Another thing that came across was the intricate and diverse embroidery done by rural women.

Published: 14th February 2019 01:44 AM  |   Last Updated: 14th February 2019 09:35 AM   |  A+A-

Works from the Shrujan Trust, a Bhuj based no profit, no loss organisation

Express News Service

Shrujan  Trust, a Bhuj based no profit, no loss organisation that has been empowering women in the Kutch region by curating and promoting the traditional embroidery craft tradition in contemporary silhouettes across the globe over the last 50 years, is exhibiting its collection for three days, starting February 14, at The Aga Khan Hall in the Capital.

The collection will showcase some of the authentic embroidered pieces, which will reflect the vibrant culture of Gujarat and mirror the work of the diverse communities of Kutch, and also bring some of the couture collection created under the guidance of well-known designers like Sudha Patel, Ami Shroff and Swati Dalal. The collection includes silk saris, stoles and West Bengal Cotton silhouettes with intricate embroidery work. Every garment will have a story of its own as these are created over a week, months and sometimes even a year.

Taking us through the history, Ami Shroff, Managing Trustee, Shrujan, says, “In 1969, my mother Chandaben Shroff went to the Kutch region to aid drought relief efforts. She realised that the local community there was reluctant to accept handouts, insisting on being given work instead.

Another thing that came across was the intricate and diverse embroidery done by rural women. She decided to experiment, and bought 30 saris, gave them to 30 different women and asked them to adorn them with their embroidery. As they were put up at an exhibition in Mumbai, the 30 pieces were sold off, with demands for more. And thus Shrujan Trust was born.”

Today, more than 6,000 women have been empowered to use the embroidery that was once a personal craft and turned into a source of livelihood and a tool for preserving their culture, all at the same time. The trust also runs the recently established Living and Learning Design Center that aims to maintain the craft culture of the region dating back centuries and even promote it on a global platform. Additionally, the centre is even skilling the next generation of craftspeople in rich history and tradition that emerges from the Kutch region.

Shrujan’s craftswomen embroider in more than 60 different styles. “These women are proud to use their hands to stand tall on their feet. Their passion for excellence is what makes Shrujan embroidery like no other, anywhere in the world. Unlike other organisations, Shrujan believes in honouring the artisans by giving them their fair share for the time they put in, irrespective of whether the piece they create, gets sold or not,” says Shroff on her working model and USP.

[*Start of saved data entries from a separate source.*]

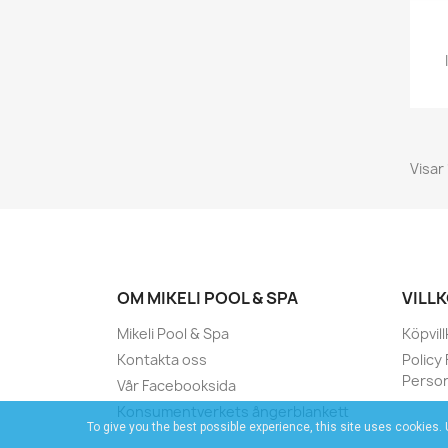
Visar 
OM MIKELI POOL & SPA
VILL
Mikeli Pool & Spa
Köpvill
Kontakta oss
Policy
Person
Vår Facebooksida
Konsumentverkets ångerblankett
To give you the best possible experience, this site uses cookies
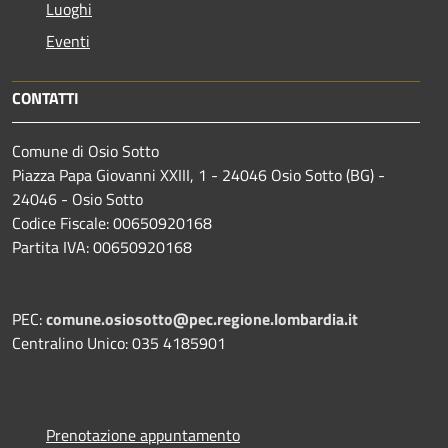
Luoghi
Eventi
CONTATTI
Comune di Osio Sotto
Piazza Papa Giovanni XXIII, 1 - 24046 Osio Sotto (BG) -
24046 - Osio Sotto
Codice Fiscale: 00650920168
Partita IVA: 00650920168
PEC:
comune.osiosotto@pec.regione.lombardia.it
Centralino Unico: 035 4185901
Prenotazione appuntamento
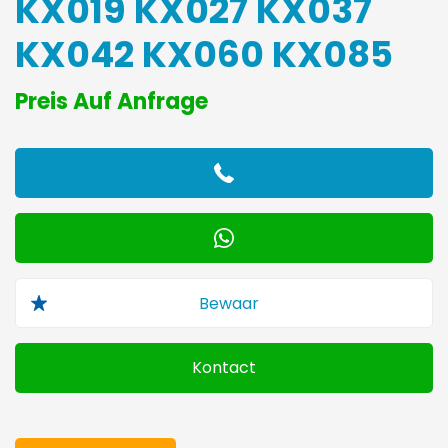
KX019 KX027 KX037
KX042 KX060 KX085
Preis Auf Anfrage
Kontact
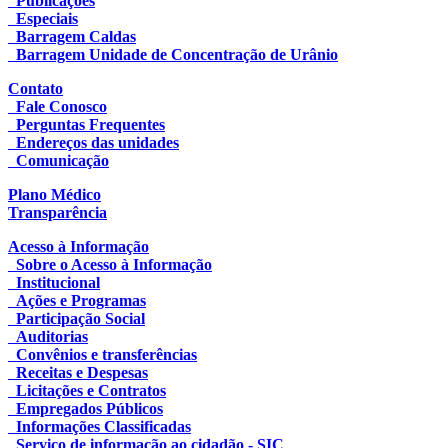
Publicações
Especiais
Barragem Caldas
Barragem Unidade de Concentração de Urânio
Contato
Fale Conosco
Perguntas Frequentes
Endereços das unidades
Comunicação
Plano Médico
Transparência
Acesso à Informação
Sobre o Acesso à Informação
Institucional
Ações e Programas
Participação Social
Auditorias
Convênios e transferências
Receitas e Despesas
Licitações e Contratos
Empregados Públicos
Informações Classificadas
Serviço de informação ao cidadão - SIC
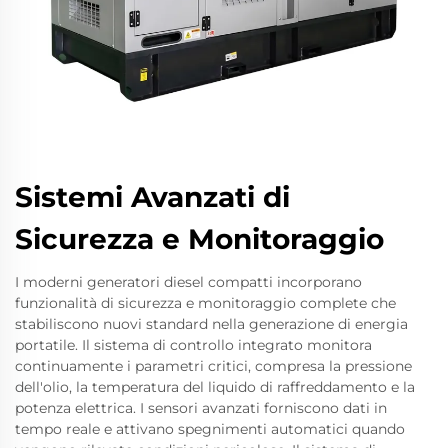
Sistemi Avanzati di
Sicurezza e Monitoraggio
I moderni generatori diesel compatti incorporano
funzionalità di sicurezza e monitoraggio complete che
stabiliscono nuovi standard nella generazione di energia
portatile. Il sistema di controllo integrato monitora
continuamente i parametri critici, compresa la pressione
dell'olio, la temperatura del liquido di raffreddamento e la
potenza elettrica. I sensori avanzati forniscono dati in
tempo reale e attivano spegnimenti automatici quando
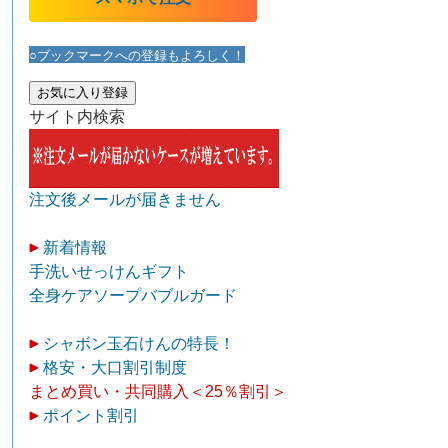
○ブックマークへの登録もよろしく！
お気に入り登録
サイト内検索
注文後メールが届きません
新着情報
手洗いせっけんギフト
全身ケアソープバブルガード
シャボン玉石けんの特長！
格安・大口割引制度
まとめ買い・共同購入＜25％割引＞
ポイント割引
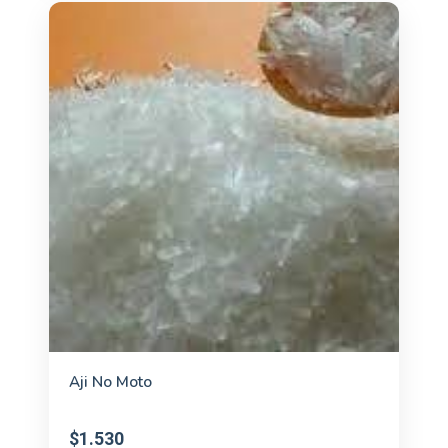
Aji No Moto
$1.530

The exhibition for the first time will be graced by experienced craftsmen and craftswomen who have handcrafted these designs and embroideries. “We expect a good response, as this time there are national award-winning weavers, ajrak artists, tie-dye artists, exhibiting their work, along with Shrujan. In the past, we have received an overwhelming response in the Capital, and we are confident that we will receive Delhiites’ support this time around as well,” says Shroff. 

Shrujan hosts its collection in all the major cities of India annually including Delhi, Chennai, Bangalore, Ahmedabad and Mumbai. Shrujan had organised its biggest annual collection showcase at the Prince of Wales Museum of Mumbai, the 49th year of the exclusive exhibition held over a week, and in June 2018, it showcased its work in Japan.